SUPPLIED PASSAGE:
((

As administrators from for-profit institutions in more than two dozen countries met here Monday for a discussion on the future of education in the developing world -- sponsored by the World Bank Group’s International Finance Corporation -- they were urged to adopt the same tactics of marketing and customer service that have proved so effective in helping American (or Canadian and Western European) for-profit colleges and universities ratchet up their name recognition, enrollments and bottom lines.

“Marketing is a way of thinking more than a way of doing,” Tom Hayes, vice president and partner at Washington-based higher education marketing firm SimpsonScarborough, told the crowd, which included representatives from Kenya’s Strathmore University, Argentina’s Universidad del Salvador and half a dozen Indian institutions. As of Jan. 31, the IFC had $469 million invested in 62 education projects in 30 countries; many of those projects had representatives in the crowd.

Taking a page or two out of the successful Western for-profit’s playbook, Hayes stressed the importance of market research -- of knowing students’ problems and solving them, whether they are about the time or location of a course, or short-term financial pressures.

Another key, he said, is branding. “A brand, if nothing, else is a promise to your marketplace,” he said. “Since education is a service, in essence, we’re basically marketing something that you can’t touch, you can’t feel, you can’t see.”

Anhanguera Educacional Participacoes has used the very American tactics of aggressive advertising and accommodating customer service to become Brazil’s largest for-profit postsecondary institution. In 2009, its net revenues totaled $904.5 million reals, an increase of close to 40 percent over 2008 revenues. With the acquisition of campuses and the introduction of new programs, enrollment in the fourth quarter of 2009 hovered around 251,000. (Not quite Apollo Group’s 458,600 in the second quarter of its fiscal year 2010, but not too shabby, either.)

Riccardo Scavazza, vice president of operations, said that much of the growth has hinged on the success of marketing to low- and middle-income adults who didn’t have access to postsecondary education before the boom that’s happened in Brazil’s for-profit education market in the last decade. Essentially, Anhanguera and its handful of publicly-held competitors have created a market where there wasn’t one. In 2006, the IFC loaned $12 million to a Brazilian private equity firm to invest in the institution.

Recruiting is a mix of high-tech and low-tech marketing. The company uses internet advertising and e-mail marketing -- as well as personalized and targeted e-mails and text messages – to pique potential students’ interest and keep in touch. Nine of every 10 enrollments come through Anhanguera’s website.

Staff also recruit on the ground level, at high schools and companies, and set up stands in heavily trafficked places like subway stations. “We’re trying to not only convince the student to come to study at Anhanguera,” Scavazza said, “but also to convince the student to come to study at a higher education institution.”

But marketing has been about more than just getting students in the door; it’s also been about branding. One national survey ranked Anhanguera one of the 40 most valuable brands in Brazil. Evidence, he said, that “we are the first household name in Brazil in for-profit education.”

))

SOURCE MATERIAL:
((

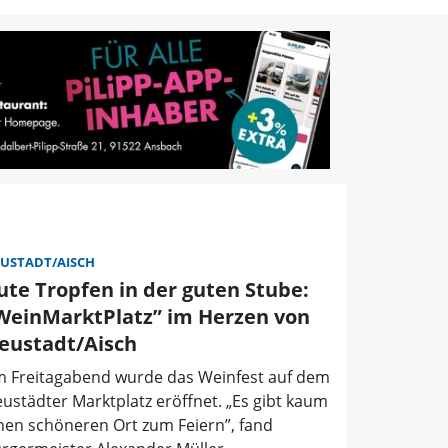
USTADT/AISCH
ute Tropfen in der guten Stube:
WeinMarktPlatz” im Herzen von
eustadt/Aisch
 Freitagabend wurde das Weinfest auf dem
ustädter Marktplatz eröffnet. „Es gibt kaum
nen schöneren Ort zum Feiern”, fand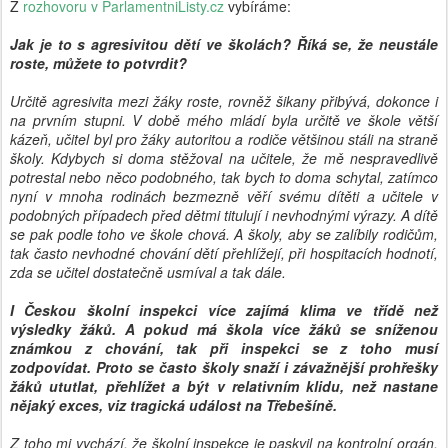
Z
rozhovoru v ParlamentniListy.cz
vybíráme:
Jak je to s agresivitou dětí ve školách? Říká se, že neustále
roste, můžete to potvrdit?
Určitě agresivita mezi žáky roste, rovněž šikany přibývá, dokonce i
na prvním stupni. V době mého mládí byla určitě ve škole větší
kázeň, učitel byl pro žáky autoritou a rodiče většinou stáli na straně
školy. Kdybych si doma stěžoval na učitele, že mě nespravedlivě
potrestal nebo něco podobného, tak bych to doma schytal, zatímco
nyní v mnoha rodinách bezmezně věří svému dítěti a učitele v
podobných případech před dětmi titulují i nevhodnými výrazy. A dítě
se pak podle toho ve škole chová. A školy, aby se zalíbily rodičům,
tak často nevhodné chování dětí přehlížejí, při hospitacích hodnotí,
zda se učitel dostatečně usmíval a tak dále.
I Českou školní inspekci více zajímá klima ve třídě než
výsledky žáků. A pokud má škola více žáků se sníženou
známkou z chování, tak při inspekci se z toho musí
zodpovídat. Proto se často školy snaží i závažnější prohřešky
žáků ututlat, přehlížet a být v relativním klidu, než nastane
nějaký exces, viz tragická událost na Třebešíně.
Z toho mi vychází, že školní inspekce je paskvil na kontrolní orgán.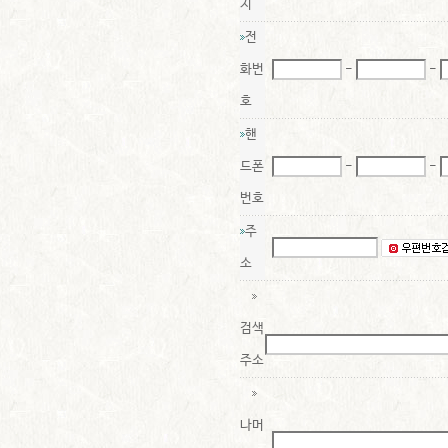
지
전
화번
-
-
호
핸
드폰
-
-
번호
주
소
검색
주소
나머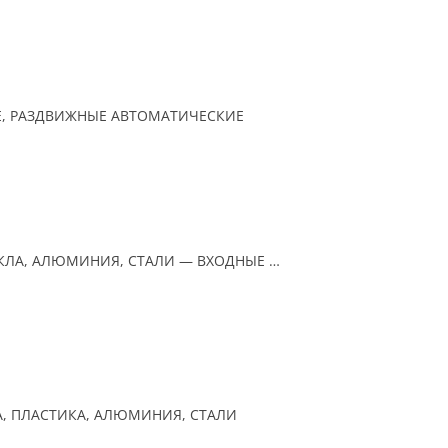
, РАЗДВИЖНЫЕ АВТОМАТИЧЕСКИЕ
КЛА, АЛЮМИНИЯ, СТАЛИ — ВХОДНЫЕ …
А, ПЛАСТИКА, АЛЮМИНИЯ, СТАЛИ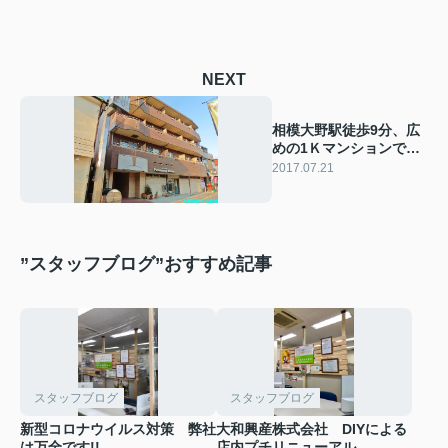
NEXT
相模大野駅徒歩9分、広
めの1Ｋマンションで
す！
2017.07.21
”スタッフブログ”おすすめ記事
スタッフブログ
スタッフブログ
新型コロナウイルス対策 弊社
大和興産株式会社 DIYによる
は万全です!!
店内プチリニューアル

))

REQUEST: Copy the part of the for-profit college marketing article starting with "Riccardo Scavazza, vice" and going on through "in the institution.". The rows are separate material and have nothing to do with the article on for-profit college marketing.

RESULT BELOW:
Riccardo Scavazza, vice president of operations, said that much of the growth has hinged on the success of marketing to low- and middle-income adults who didn’t have access to postsecondary education before the boom that’s happened in Brazil’s for-profit education market in the last decade. Essentially, Anhanguera and its handful of publicly-held competitors have created a market where there wasn’t one. In 2006, the IFC loaned $12 million to a Brazilian private equity firm to invest in the institution.